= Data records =
━━━━━━

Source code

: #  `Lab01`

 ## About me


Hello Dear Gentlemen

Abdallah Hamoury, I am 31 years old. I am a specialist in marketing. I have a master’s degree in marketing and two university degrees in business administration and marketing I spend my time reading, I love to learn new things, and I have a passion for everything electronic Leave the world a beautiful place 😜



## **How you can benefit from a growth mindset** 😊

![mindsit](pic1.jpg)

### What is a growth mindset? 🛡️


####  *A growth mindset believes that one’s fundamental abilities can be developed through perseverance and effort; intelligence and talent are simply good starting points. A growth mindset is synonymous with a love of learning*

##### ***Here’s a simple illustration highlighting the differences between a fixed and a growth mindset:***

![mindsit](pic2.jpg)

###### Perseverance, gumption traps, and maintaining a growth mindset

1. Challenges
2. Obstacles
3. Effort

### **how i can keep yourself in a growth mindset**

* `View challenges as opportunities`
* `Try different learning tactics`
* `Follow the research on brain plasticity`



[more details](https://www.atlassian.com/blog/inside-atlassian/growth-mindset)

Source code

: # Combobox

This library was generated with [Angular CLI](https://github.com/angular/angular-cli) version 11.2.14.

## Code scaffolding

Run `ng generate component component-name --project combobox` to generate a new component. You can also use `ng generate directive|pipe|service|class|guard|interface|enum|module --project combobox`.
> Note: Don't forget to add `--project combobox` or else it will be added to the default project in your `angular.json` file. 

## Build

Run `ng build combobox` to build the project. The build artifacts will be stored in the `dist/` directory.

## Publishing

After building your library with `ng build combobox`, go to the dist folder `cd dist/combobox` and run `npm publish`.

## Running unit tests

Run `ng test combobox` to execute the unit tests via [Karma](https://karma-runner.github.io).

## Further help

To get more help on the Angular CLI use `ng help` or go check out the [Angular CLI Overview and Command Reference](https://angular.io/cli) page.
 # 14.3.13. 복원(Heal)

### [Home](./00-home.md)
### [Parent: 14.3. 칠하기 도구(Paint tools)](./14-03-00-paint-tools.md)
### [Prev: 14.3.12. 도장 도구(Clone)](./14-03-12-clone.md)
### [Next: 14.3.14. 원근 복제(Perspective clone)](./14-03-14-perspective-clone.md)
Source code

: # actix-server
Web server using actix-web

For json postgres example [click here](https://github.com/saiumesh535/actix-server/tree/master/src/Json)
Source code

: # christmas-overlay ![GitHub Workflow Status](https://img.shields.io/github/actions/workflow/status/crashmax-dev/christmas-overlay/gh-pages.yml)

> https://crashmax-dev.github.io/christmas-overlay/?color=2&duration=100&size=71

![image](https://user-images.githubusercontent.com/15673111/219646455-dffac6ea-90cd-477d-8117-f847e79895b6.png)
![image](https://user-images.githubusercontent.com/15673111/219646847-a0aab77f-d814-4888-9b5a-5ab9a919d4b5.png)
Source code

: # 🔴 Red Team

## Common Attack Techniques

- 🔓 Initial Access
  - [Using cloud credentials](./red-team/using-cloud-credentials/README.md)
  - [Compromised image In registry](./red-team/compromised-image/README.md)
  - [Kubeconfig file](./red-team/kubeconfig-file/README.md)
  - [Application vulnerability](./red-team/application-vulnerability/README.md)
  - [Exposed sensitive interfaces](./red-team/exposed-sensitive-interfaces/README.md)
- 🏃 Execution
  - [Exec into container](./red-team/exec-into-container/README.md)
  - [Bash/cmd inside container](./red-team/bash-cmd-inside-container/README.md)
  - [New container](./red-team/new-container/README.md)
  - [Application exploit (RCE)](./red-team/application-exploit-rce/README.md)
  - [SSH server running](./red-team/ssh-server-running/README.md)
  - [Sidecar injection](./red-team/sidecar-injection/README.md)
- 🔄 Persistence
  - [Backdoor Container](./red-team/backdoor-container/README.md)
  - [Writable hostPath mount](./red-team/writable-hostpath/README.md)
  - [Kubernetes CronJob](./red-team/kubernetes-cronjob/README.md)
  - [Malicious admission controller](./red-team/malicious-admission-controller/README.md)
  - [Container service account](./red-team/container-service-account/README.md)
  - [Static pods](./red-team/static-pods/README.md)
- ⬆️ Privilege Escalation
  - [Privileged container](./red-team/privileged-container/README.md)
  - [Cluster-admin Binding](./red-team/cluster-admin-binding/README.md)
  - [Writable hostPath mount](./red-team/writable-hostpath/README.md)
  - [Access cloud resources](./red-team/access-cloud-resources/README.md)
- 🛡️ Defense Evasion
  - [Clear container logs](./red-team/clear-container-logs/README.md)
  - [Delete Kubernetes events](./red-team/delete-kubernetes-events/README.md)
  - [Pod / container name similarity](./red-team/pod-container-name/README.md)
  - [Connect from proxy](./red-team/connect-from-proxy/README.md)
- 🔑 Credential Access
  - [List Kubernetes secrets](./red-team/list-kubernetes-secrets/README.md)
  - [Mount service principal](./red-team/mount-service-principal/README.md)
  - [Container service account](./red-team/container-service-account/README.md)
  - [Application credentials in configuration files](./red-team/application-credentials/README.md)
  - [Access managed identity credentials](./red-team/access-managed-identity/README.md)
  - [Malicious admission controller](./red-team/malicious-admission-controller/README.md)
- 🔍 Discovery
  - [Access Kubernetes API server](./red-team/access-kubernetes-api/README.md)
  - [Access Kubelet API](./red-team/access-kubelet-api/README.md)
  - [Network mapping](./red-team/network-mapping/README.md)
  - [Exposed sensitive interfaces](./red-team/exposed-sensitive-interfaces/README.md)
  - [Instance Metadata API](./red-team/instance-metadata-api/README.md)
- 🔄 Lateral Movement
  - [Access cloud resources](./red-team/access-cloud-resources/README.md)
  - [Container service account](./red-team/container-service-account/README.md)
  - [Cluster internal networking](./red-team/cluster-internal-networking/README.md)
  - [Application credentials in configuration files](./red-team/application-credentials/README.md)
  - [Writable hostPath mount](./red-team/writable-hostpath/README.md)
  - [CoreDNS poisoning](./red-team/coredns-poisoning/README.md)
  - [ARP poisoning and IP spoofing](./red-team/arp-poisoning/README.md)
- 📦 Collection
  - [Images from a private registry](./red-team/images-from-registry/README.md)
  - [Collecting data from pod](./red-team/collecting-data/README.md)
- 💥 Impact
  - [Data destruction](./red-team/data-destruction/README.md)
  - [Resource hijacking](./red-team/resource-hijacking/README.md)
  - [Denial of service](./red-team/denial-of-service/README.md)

━━━━━━

= Requirement =
Search the records above for "growth". Copy each line where it is found.

= Exercise solution =
## **How you can benefit from a growth mindset** 😊
### What is a growth mindset? 🛡️
####  *A growth mindset believes that one’s fundamental abilities can be developed through perseverance and effort; intelligence and talent are simply good starting points. A growth mindset is synonymous with a love of learning*
##### ***Here’s a simple illustration highlighting the differences between a fixed and a growth mindset:***
###### Perseverance, gumption traps, and maintaining a growth mindset
### **how i can keep yourself in a growth mindset**
[more details](https://www.atlassian.com/blog/inside-atlassian/growth-mindset)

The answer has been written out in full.